§ Dataset entries
..............................

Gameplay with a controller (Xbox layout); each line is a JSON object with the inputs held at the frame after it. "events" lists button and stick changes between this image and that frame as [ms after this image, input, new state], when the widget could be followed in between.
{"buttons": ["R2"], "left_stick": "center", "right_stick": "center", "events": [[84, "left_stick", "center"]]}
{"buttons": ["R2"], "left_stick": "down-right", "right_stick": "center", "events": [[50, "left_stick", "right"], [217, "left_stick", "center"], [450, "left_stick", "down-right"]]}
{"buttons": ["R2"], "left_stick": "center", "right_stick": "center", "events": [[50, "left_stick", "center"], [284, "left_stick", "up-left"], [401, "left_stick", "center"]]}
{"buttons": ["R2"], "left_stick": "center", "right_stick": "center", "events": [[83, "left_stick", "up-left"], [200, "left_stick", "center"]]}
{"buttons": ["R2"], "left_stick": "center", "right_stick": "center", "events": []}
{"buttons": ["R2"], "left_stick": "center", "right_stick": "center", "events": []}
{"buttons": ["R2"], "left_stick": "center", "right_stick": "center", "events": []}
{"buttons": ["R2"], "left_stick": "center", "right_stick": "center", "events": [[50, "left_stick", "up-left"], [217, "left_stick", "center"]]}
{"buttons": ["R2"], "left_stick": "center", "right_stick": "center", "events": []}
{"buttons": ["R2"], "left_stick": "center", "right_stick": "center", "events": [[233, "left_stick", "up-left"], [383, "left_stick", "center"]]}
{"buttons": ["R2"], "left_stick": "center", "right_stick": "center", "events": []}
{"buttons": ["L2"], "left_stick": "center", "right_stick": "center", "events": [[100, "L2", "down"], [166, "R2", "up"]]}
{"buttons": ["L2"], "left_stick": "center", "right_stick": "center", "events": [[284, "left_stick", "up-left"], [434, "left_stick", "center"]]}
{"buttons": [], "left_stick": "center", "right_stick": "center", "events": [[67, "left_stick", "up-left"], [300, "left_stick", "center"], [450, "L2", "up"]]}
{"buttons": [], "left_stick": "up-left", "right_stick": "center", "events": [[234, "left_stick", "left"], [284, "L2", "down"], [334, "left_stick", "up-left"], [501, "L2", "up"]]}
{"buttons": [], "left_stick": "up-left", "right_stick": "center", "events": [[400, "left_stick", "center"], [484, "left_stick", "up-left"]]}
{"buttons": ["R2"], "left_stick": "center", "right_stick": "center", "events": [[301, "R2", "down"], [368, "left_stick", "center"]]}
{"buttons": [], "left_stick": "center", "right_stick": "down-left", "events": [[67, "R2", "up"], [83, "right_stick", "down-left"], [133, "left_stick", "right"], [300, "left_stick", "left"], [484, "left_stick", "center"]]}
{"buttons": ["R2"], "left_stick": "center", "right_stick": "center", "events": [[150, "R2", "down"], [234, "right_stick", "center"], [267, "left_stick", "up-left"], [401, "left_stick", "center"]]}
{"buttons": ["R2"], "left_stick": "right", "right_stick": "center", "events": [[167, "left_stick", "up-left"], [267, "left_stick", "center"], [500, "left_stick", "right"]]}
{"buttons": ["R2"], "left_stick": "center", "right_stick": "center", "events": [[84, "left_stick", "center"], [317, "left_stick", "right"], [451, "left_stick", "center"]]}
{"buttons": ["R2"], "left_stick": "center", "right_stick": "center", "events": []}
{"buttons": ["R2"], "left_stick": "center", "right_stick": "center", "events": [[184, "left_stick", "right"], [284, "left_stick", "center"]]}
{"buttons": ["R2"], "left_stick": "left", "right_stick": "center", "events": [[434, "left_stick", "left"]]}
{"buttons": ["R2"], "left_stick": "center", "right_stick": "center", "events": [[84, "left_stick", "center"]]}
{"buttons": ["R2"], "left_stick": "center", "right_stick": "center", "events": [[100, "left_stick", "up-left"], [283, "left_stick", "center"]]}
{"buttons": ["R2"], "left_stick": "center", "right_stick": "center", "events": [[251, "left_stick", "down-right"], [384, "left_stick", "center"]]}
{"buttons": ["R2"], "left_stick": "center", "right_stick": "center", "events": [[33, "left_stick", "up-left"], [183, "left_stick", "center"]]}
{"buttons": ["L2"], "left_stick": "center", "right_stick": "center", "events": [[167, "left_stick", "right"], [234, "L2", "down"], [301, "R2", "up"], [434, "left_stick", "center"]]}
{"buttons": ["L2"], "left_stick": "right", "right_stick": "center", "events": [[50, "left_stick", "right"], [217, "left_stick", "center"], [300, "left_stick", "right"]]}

..............................

Print the entries above exactly as they were written, down to the last line.

§ Completed exercise
Gameplay with a controller (Xbox layout); each line is a JSON object with the inputs held at the frame after it. "events" lists button and stick changes between this image and that frame as [ms after this image, input, new state], when the widget could be followed in between.
{"buttons": ["R2"], "left_stick": "center", "right_stick": "center", "events": [[84, "left_stick", "center"]]}
{"buttons": ["R2"], "left_stick": "down-right", "right_stick": "center", "events": [[50, "left_stick", "right"], [217, "left_stick", "center"], [450, "left_stick", "down-right"]]}
{"buttons": ["R2"], "left_stick": "center", "right_stick": "center", "events": [[50, "left_stick", "center"], [284, "left_stick", "up-left"], [401, "left_stick", "center"]]}
{"buttons": ["R2"], "left_stick": "center", "right_stick": "center", "events": [[83, "left_stick", "up-left"], [200, "left_stick", "center"]]}
{"buttons": ["R2"], "left_stick": "center", "right_stick": "center", "events": []}
{"buttons": ["R2"], "left_stick": "center", "right_stick": "center", "events": []}
{"buttons": ["R2"], "left_stick": "center", "right_stick": "center", "events": []}
{"buttons": ["R2"], "left_stick": "center", "right_stick": "center", "events": [[50, "left_stick", "up-left"], [217, "left_stick", "center"]]}
{"buttons": ["R2"], "left_stick": "center", "right_stick": "center", "events": []}
{"buttons": ["R2"], "left_stick": "center", "right_stick": "center", "events": [[233, "left_stick", "up-left"], [383, "left_stick", "center"]]}
{"buttons": ["R2"], "left_stick": "center", "right_stick": "center", "events": []}
{"buttons": ["L2"], "left_stick": "center", "right_stick": "center", "events": [[100, "L2", "down"], [166, "R2", "up"]]}
{"buttons": ["L2"], "left_stick": "center", "right_stick": "center", "events": [[284, "left_stick", "up-left"], [434, "left_stick", "center"]]}
{"buttons": [], "left_stick": "center", "right_stick": "center", "events": [[67, "left_stick", "up-left"], [300, "left_stick", "center"], [450, "L2", "up"]]}
{"buttons": [], "left_stick": "up-left", "right_stick": "center", "events": [[234, "left_stick", "left"], [284, "L2", "down"], [334, "left_stick", "up-left"], [501, "L2", "up"]]}
{"buttons": [], "left_stick": "up-left", "right_stick": "center", "events": [[400, "left_stick", "center"], [484, "left_stick", "up-left"]]}
{"buttons": ["R2"], "left_stick": "center", "right_stick": "center", "events": [[301, "R2", "down"], [368, "left_stick", "center"]]}
{"buttons": [], "left_stick": "center", "right_stick": "down-left", "events": [[67, "R2", "up"], [83, "right_stick", "down-left"], [133, "left_stick", "right"], [300, "left_stick", "left"], [484, "left_stick", "center"]]}
{"buttons": ["R2"], "left_stick": "center", "right_stick": "center", "events": [[150, "R2", "down"], [234, "right_stick", "center"], [267, "left_stick", "up-left"], [401, "left_stick", "center"]]}
{"buttons": ["R2"], "left_stick": "right", "right_stick": "center", "events": [[167, "left_stick", "up-left"], [267, "left_stick", "center"], [500, "left_stick", "right"]]}
{"buttons": ["R2"], "left_stick": "center", "right_stick": "center", "events": [[84, "left_stick", "center"], [317, "left_stick", "right"], [451, "left_stick", "center"]]}
{"buttons": ["R2"], "left_stick": "center", "right_stick": "center", "events": []}
{"buttons": ["R2"], "left_stick": "center", "right_stick": "center", "events": [[184, "left_stick", "right"], [284, "left_stick", "center"]]}
{"buttons": ["R2"], "left_stick": "left", "right_stick": "center", "events": [[434, "left_stick", "left"]]}
{"buttons": ["R2"], "left_stick": "center", "right_stick": "center", "events": [[84, "left_stick", "center"]]}
{"buttons": ["R2"], "left_stick": "center", "right_stick": "center", "events": [[100, "left_stick", "up-left"], [283, "left_stick", "center"]]}
{"buttons": ["R2"], "left_stick": "center", "right_stick": "center", "events": [[251, "left_stick", "down-right"], [384, "left_stick", "center"]]}
{"buttons": ["R2"], "left_stick": "center", "right_stick": "center", "events": [[33, "left_stick", "up-left"], [183, "left_stick", "center"]]}
{"buttons": ["L2"], "left_stick": "center", "right_stick": "center", "events": [[167, "left_stick", "right"], [234, "L2", "down"], [301, "R2", "up"], [434, "left_stick", "center"]]}
{"buttons": ["L2"], "left_stick": "right", "right_stick": "center", "events": [[50, "left_stick", "right"], [217, "left_stick", "center"], [300, "left_stick", "right"]]}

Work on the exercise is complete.